Cassandra, of course, knew this would happen.

“You’re full of shit!” The hero stands, breathing heavy.

“Not particularly,” Cassandra replies, moving to pick up the larger pieces of the cup. “I thought you were going to listen.”

“And I thought you weren’t a liar.”

“I didn’t tell you anything I don’t know to be true.” Cassandra knows this fight isn’t worth it. The hero doesn’t know that, though, and continues.

“You’re just some random bitch, aren’t you?” There’s blood spilling over the hero’s hand where the porcelain cut her as it broke. “You’re not an oracle. You’re not anything. You can’t tell me what my destiny holds, because you don’t even know it yourself.”

Once, Cassandra would have tried to argue. She would have tried to defend herself to the hero, and done her damndest to prevent the hero from leaving, from going on her quest, from meeting her inevitable death at the hands of forces greater than Cassandra.

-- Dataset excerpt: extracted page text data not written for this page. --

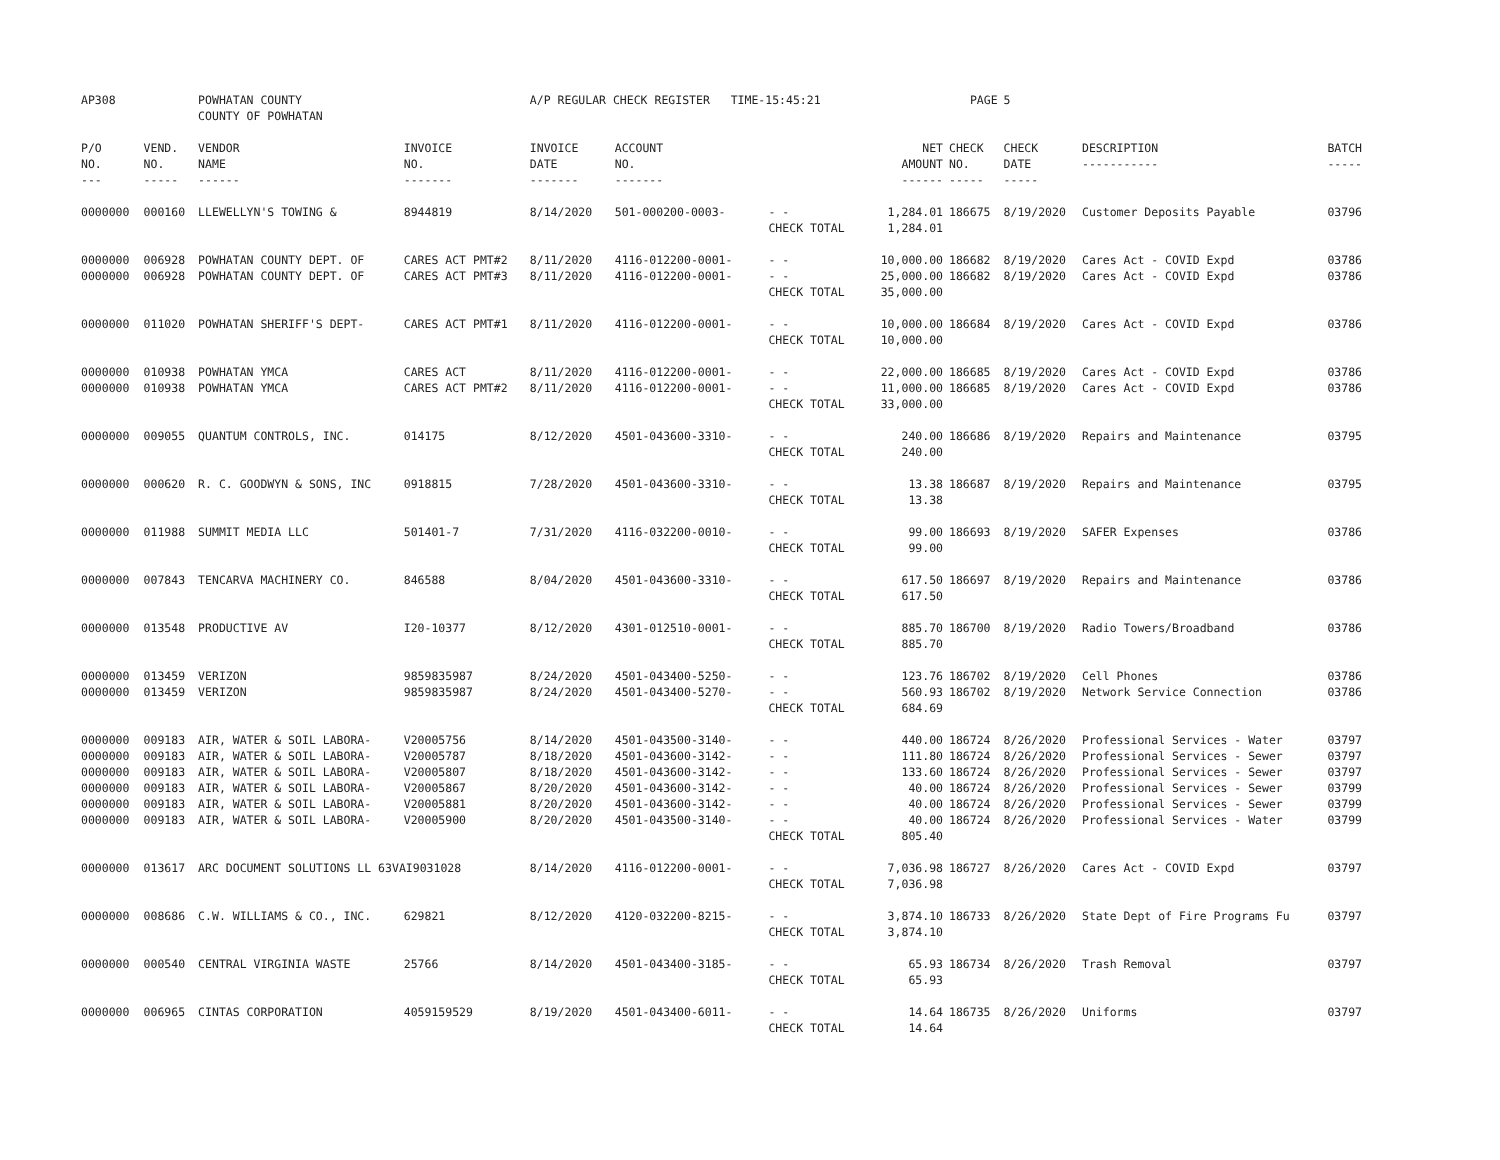| AP308 | | POWHATAN COUNTY COUNTY OF POWHATAN | | A/P REGULAR CHECK REGISTER TIME-15:45:21 | | | | PAGE | 5 | | | |
| P/O NO. --- | VEND. NO. ----- | VENDOR NAME ------ | INVOICE NO. ------- | INVOICE DATE ------- | ACCOUNT NO. ------- | | NET AMOUNT ------ | CHECK NO. ----- | CHECK DATE ----- | DESCRIPTION ----------- | BATCH ----- | |
| 0000000 | 000160 | LLEWELLYN'S TOWING & | 8944819 | 8/14/2020 | 501-000200-0003- | - - CHECK TOTAL | 1,284.01 1,284.01 | 186675 | 8/19/2020 | Customer Deposits Payable | 03796 | |
| 0000000 0000000 | 006928 006928 | POWHATAN COUNTY DEPT. OF POWHATAN COUNTY DEPT. OF | CARES ACT PMT#2 CARES ACT PMT#3 | 8/11/2020 8/11/2020 | 4116-012200-0001- 4116-012200-0001- | - - - - CHECK TOTAL | 10,000.00 25,000.00 35,000.00 | 186682 186682 | 8/19/2020 8/19/2020 | Cares Act - COVID Expd Cares Act - COVID Expd | 03786 03786 | |
| 0000000 | 011020 | POWHATAN SHERIFF'S DEPT- | CARES ACT PMT#1 | 8/11/2020 | 4116-012200-0001- | - - CHECK TOTAL | 10,000.00 10,000.00 | 186684 | 8/19/2020 | Cares Act - COVID Expd | 03786 | |
| 0000000 0000000 | 010938 010938 | POWHATAN YMCA POWHATAN YMCA | CARES ACT CARES ACT PMT#2 | 8/11/2020 8/11/2020 | 4116-012200-0001- 4116-012200-0001- | - - - - CHECK TOTAL | 22,000.00 11,000.00 33,000.00 | 186685 186685 | 8/19/2020 8/19/2020 | Cares Act - COVID Expd Cares Act - COVID Expd | 03786 03786 | |
| 0000000 | 009055 | QUANTUM CONTROLS, INC. | 014175 | 8/12/2020 | 4501-043600-3310- | - - CHECK TOTAL | 240.00 240.00 | 186686 | 8/19/2020 | Repairs and Maintenance | 03795 | |
| 0000000 | 000620 | R. C. GOODWYN & SONS, INC | 0918815 | 7/28/2020 | 4501-043600-3310- | - - CHECK TOTAL | 13.38 13.38 | 186687 | 8/19/2020 | Repairs and Maintenance | 03795 | |
| 0000000 | 011988 | SUMMIT MEDIA LLC | 501401-7 | 7/31/2020 | 4116-032200-0010- | - - CHECK TOTAL | 99.00 99.00 | 186693 | 8/19/2020 | SAFER Expenses | 03786 | |
| 0000000 | 007843 | TENCARVA MACHINERY CO. | 846588 | 8/04/2020 | 4501-043600-3310- | - - CHECK TOTAL | 617.50 617.50 | 186697 | 8/19/2020 | Repairs and Maintenance | 03786 | |
| 0000000 | 013548 | PRODUCTIVE AV | I20-10377 | 8/12/2020 | 4301-012510-0001- | - - CHECK TOTAL | 885.70 885.70 | 186700 | 8/19/2020 | Radio Towers/Broadband | 03786 | |
| 0000000 0000000 | 013459 013459 | VERIZON VERIZON | 9859835987 9859835987 | 8/24/2020 8/24/2020 | 4501-043400-5250- 4501-043400-5270- | - - - - CHECK TOTAL | 123.76 560.93 684.69 | 186702 186702 | 8/19/2020 8/19/2020 | Cell Phones Network Service Connection | 03786 03786 | |
| 0000000 0000000 0000000 0000000 0000000 0000000 | 009183 009183 009183 009183 009183 009183 | AIR, WATER & SOIL LABORA- AIR, WATER & SOIL LABORA- AIR, WATER & SOIL LABORA- AIR, WATER & SOIL LABORA- AIR, WATER & SOIL LABORA- AIR, WATER & SOIL LABORA- | V20005756 V20005787 V20005807 V20005867 V20005881 V20005900 | 8/14/2020 8/18/2020 8/18/2020 8/20/2020 8/20/2020 8/20/2020 | 4501-043500-3140- 4501-043600-3142- 4501-043600-3142- 4501-043600-3142- 4501-043600-3142- 4501-043500-3140- | - - - - - - - - - - - - CHECK TOTAL | 440.00 111.80 133.60 40.00 40.00 40.00 805.40 | 186724 186724 186724 186724 186724 186724 | 8/26/2020 8/26/2020 8/26/2020 8/26/2020 8/26/2020 8/26/2020 | Professional Services - Water Professional Services - Sewer Professional Services - Sewer Professional Services - Sewer Professional Services - Sewer Professional Services - Water | 03797 03797 03797 03799 03799 03799 | |
| 0000000 | 013617 | ARC DOCUMENT SOLUTIONS LL 63VAI9031028 | | 8/14/2020 | 4116-012200-0001- | - - CHECK TOTAL | 7,036.98 7,036.98 | 186727 | 8/26/2020 | Cares Act - COVID Expd | 03797 | |
| 0000000 | 008686 | C.W. WILLIAMS & CO., INC. | 629821 | 8/12/2020 | 4120-032200-8215- | - - CHECK TOTAL | 3,874.10 3,874.10 | 186733 | 8/26/2020 | State Dept of Fire Programs Fu | 03797 | |
| 0000000 | 000540 | CENTRAL VIRGINIA WASTE | 25766 | 8/14/2020 | 4501-043400-3185- | - - CHECK TOTAL | 65.93 65.93 | 186734 | 8/26/2020 | Trash Removal | 03797 | |
| 0000000 | 006965 | CINTAS CORPORATION | 4059159529 | 8/19/2020 | 4501-043400-6011- | - - CHECK TOTAL | 14.64 14.64 | 186735 | 8/26/2020 | Uniforms | 03797 | |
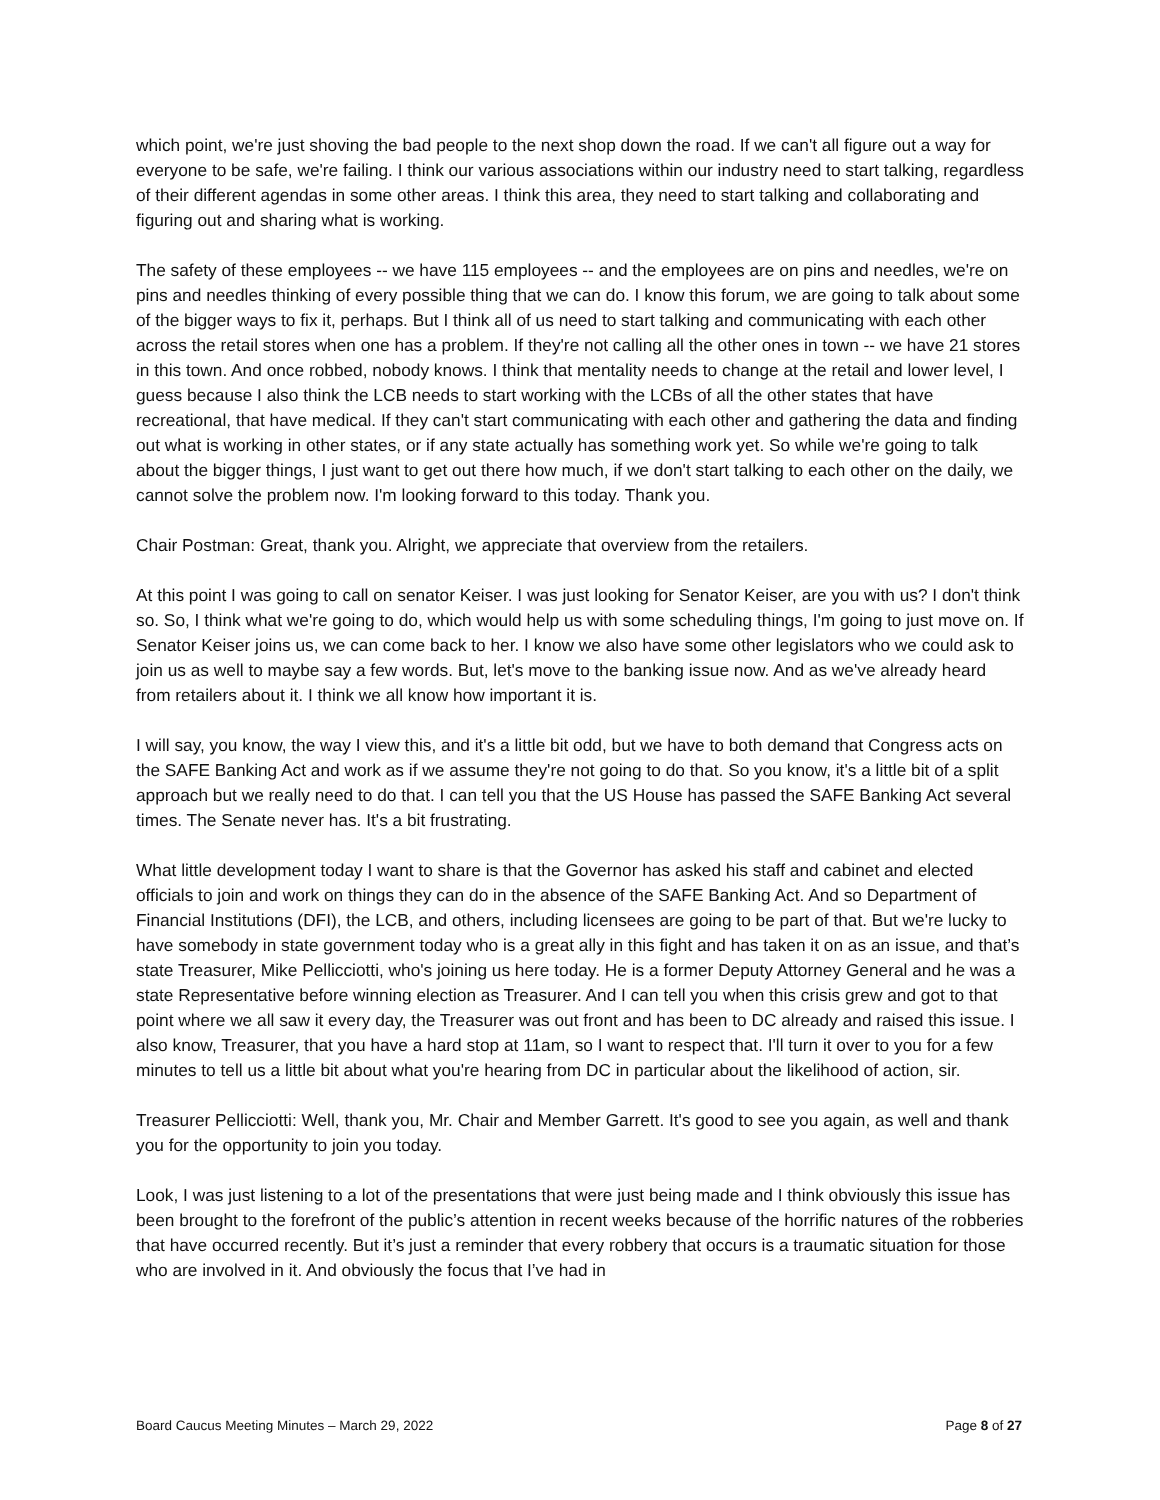which point, we're just shoving the bad people to the next shop down the road. If we can't all figure out a way for everyone to be safe, we're failing. I think our various associations within our industry need to start talking, regardless of their different agendas in some other areas. I think this area, they need to start talking and collaborating and figuring out and sharing what is working.
The safety of these employees -- we have 115 employees -- and the employees are on pins and needles, we're on pins and needles thinking of every possible thing that we can do. I know this forum, we are going to talk about some of the bigger ways to fix it, perhaps. But I think all of us need to start talking and communicating with each other across the retail stores when one has a problem. If they're not calling all the other ones in town -- we have 21 stores in this town. And once robbed, nobody knows. I think that mentality needs to change at the retail and lower level, I guess because I also think the LCB needs to start working with the LCBs of all the other states that have recreational, that have medical. If they can't start communicating with each other and gathering the data and finding out what is working in other states, or if any state actually has something work yet. So while we're going to talk about the bigger things, I just want to get out there how much, if we don't start talking to each other on the daily, we cannot solve the problem now. I'm looking forward to this today. Thank you.
Chair Postman: Great, thank you. Alright, we appreciate that overview from the retailers.
At this point I was going to call on senator Keiser. I was just looking for Senator Keiser, are you with us? I don't think so. So, I think what we're going to do, which would help us with some scheduling things, I'm going to just move on. If Senator Keiser joins us, we can come back to her. I know we also have some other legislators who we could ask to join us as well to maybe say a few words. But, let's move to the banking issue now. And as we've already heard from retailers about it. I think we all know how important it is.
I will say, you know, the way I view this, and it's a little bit odd, but we have to both demand that Congress acts on the SAFE Banking Act and work as if we assume they're not going to do that. So you know, it's a little bit of a split approach but we really need to do that. I can tell you that the US House has passed the SAFE Banking Act several times. The Senate never has. It's a bit frustrating.
What little development today I want to share is that the Governor has asked his staff and cabinet and elected officials to join and work on things they can do in the absence of the SAFE Banking Act. And so Department of Financial Institutions (DFI), the LCB, and others, including licensees are going to be part of that. But we're lucky to have somebody in state government today who is a great ally in this fight and has taken it on as an issue, and that’s state Treasurer, Mike Pellicciotti, who's joining us here today. He is a former Deputy Attorney General and he was a state Representative before winning election as Treasurer. And I can tell you when this crisis grew and got to that point where we all saw it every day, the Treasurer was out front and has been to DC already and raised this issue. I also know, Treasurer, that you have a hard stop at 11am, so I want to respect that. I'll turn it over to you for a few minutes to tell us a little bit about what you're hearing from DC in particular about the likelihood of action, sir.
Treasurer Pellicciotti: Well, thank you, Mr. Chair and Member Garrett. It's good to see you again, as well and thank you for the opportunity to join you today.
Look, I was just listening to a lot of the presentations that were just being made and I think obviously this issue has been brought to the forefront of the public’s attention in recent weeks because of the horrific natures of the robberies that have occurred recently. But it’s just a reminder that every robbery that occurs is a traumatic situation for those who are involved in it. And obviously the focus that I’ve had in
Board Caucus Meeting Minutes – March 29, 2022 Page 8 of 27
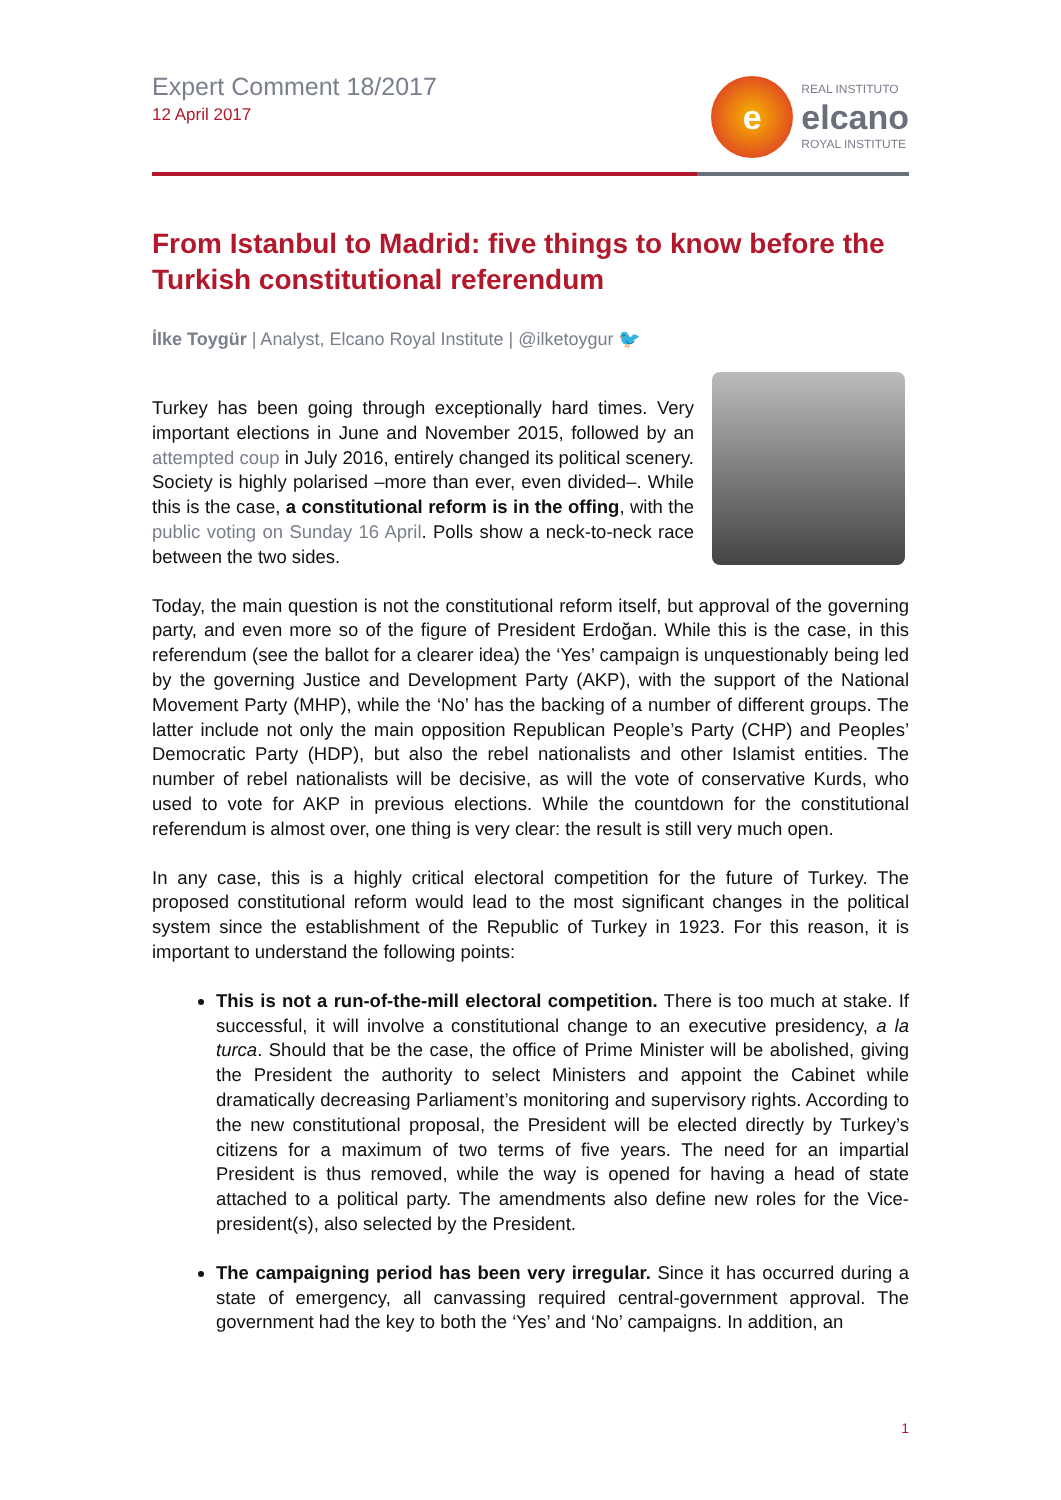Expert Comment 18/2017
12 April 2017
e
REAL INSTITUTO
elcano
ROYAL INSTITUTE
From Istanbul to Madrid: five things to know before the Turkish constitutional referendum
İlke Toygür | Analyst, Elcano Royal Institute | @ilketoygur 🐦
Turkey has been going through exceptionally hard times. Very important elections in June and November 2015, followed by an attempted coup in July 2016, entirely changed its political scenery. Society is highly polarised –more than ever, even divided–. While this is the case, a constitutional reform is in the offing, with the public voting on Sunday 16 April. Polls show a neck-to-neck race between the two sides.
Today, the main question is not the constitutional reform itself, but approval of the governing party, and even more so of the figure of President Erdoğan. While this is the case, in this referendum (see the ballot for a clearer idea) the ‘Yes’ campaign is unquestionably being led by the governing Justice and Development Party (AKP), with the support of the National Movement Party (MHP), while the ‘No’ has the backing of a number of different groups. The latter include not only the main opposition Republican People’s Party (CHP) and Peoples’ Democratic Party (HDP), but also the rebel nationalists and other Islamist entities. The number of rebel nationalists will be decisive, as will the vote of conservative Kurds, who used to vote for AKP in previous elections. While the countdown for the constitutional referendum is almost over, one thing is very clear: the result is still very much open.
In any case, this is a highly critical electoral competition for the future of Turkey. The proposed constitutional reform would lead to the most significant changes in the political system since the establishment of the Republic of Turkey in 1923. For this reason, it is important to understand the following points:
This is not a run-of-the-mill electoral competition. There is too much at stake. If successful, it will involve a constitutional change to an executive presidency, a la turca. Should that be the case, the office of Prime Minister will be abolished, giving the President the authority to select Ministers and appoint the Cabinet while dramatically decreasing Parliament’s monitoring and supervisory rights. According to the new constitutional proposal, the President will be elected directly by Turkey’s citizens for a maximum of two terms of five years. The need for an impartial President is thus removed, while the way is opened for having a head of state attached to a political party. The amendments also define new roles for the Vice-president(s), also selected by the President.
The campaigning period has been very irregular. Since it has occurred during a state of emergency, all canvassing required central-government approval. The government had the key to both the ‘Yes’ and ‘No’ campaigns. In addition, an
1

She would have taken the hero’s hand, tenderly offering to clean the blood off, telling the hero to breathe, sit, listen, let’s just try again from the beginning and maybe something better will come about. But she doesn’t.

This happens to her every time.


Bio

Dori Lumpkin is a queer writer and storytelling enthusiast from South Alabama. Their work has appeared in Diet Milk Magazine, Ram Eye Press, and is forthcoming in many other places. They love all things speculative and weird, and strive to make fiction writing a more inclusive place. You can find them @whimsyqueen on most social media websites, or check out their website.

Author's note

The prophet Cassandra is, first and foremost, a tragic figure. And her story is prevalent perhaps now more than ever. In a world where misinformation is spread and warnings are constantly given, so often we move forth anyway, disregarding facts and reason for things that bring fame and temporary joy. For this story, I wanted to bring forth just how cyclical and exhausting Cassandra must be, because to me, waking up every day and continuing to warn people and help them even though you know they won't listen is possibly the noblest thing anyone can do.